### Exercise instructions
• A. From the post on 6502 indirect-Y addressing, reproduce the stretch from "2) Indirect-Y uses" through "Y currently holds." word for word.
• B. List each distinct hexadecimal value, written with a dollar sign, that appears in the post on 6502 indirect-Y addressing.

### Document text
==*==

Thanks again for your help!

Nukey Shay · April 5, 2006

Not 7800-specific...since I dunno much about that. But regarding 6502...

2) Indirect-Y uses 4 bytes in total (not including the data that it fetches). One byte each for the opcode/$argument, and two bytes existing at $argument and $argument+1 which specify the 16-bit address. When using, the address affected would be the 16-bit address PLUS whatever Y currently holds.

Assuming that $D0/$D1 holds the address $B080, and Y holds a value of $10...LDA ($D0),Y would fetch the value at $B090. Note that the instruction is only using 2 bytes of program space...and keep in mind that the zero-page argument must hold the target address in the common LSB/MSB order. Argument+1 is assumed by the CPU to follow $argument...so 2 bytes are not needed to specify it. This is NOT true with JMP($argument), however...since the pointer can exist anywhere in memory in that case. With Indirect-Y, it's always a zero-page address.

==*==

### Data provided

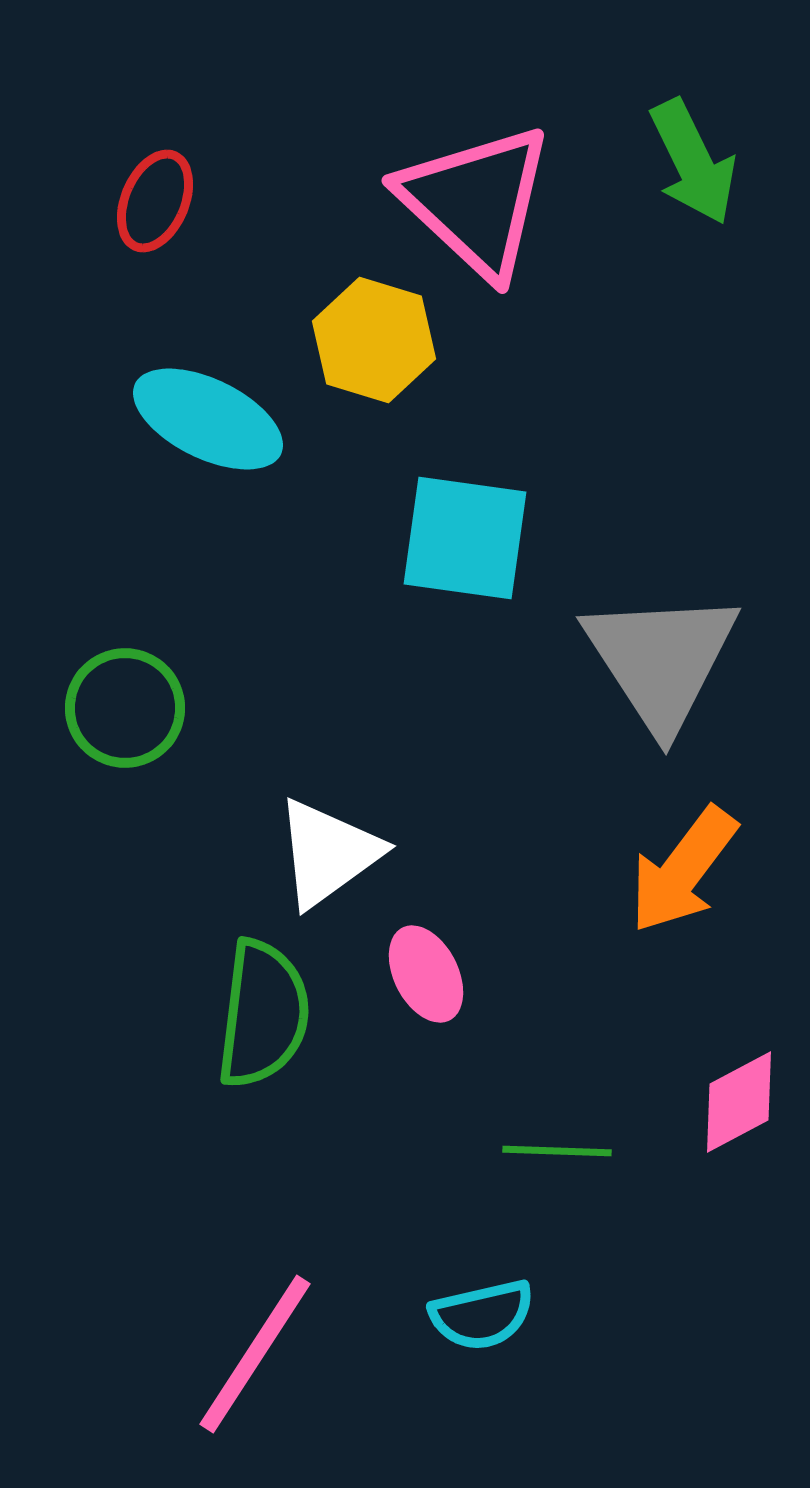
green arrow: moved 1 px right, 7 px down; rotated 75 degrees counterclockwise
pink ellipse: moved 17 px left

==*==

### Responses for each task
• A.
2) Indirect-Y uses 4 bytes in total (not including the data that it fetches). One byte each for the opcode/$argument, and two bytes existing at $argument and $argument+1 which specify the 16-bit address. When using, the address affected would be the 16-bit address PLUS whatever Y currently holds.

• B.
$D0
$D1
$B080
$10
$B090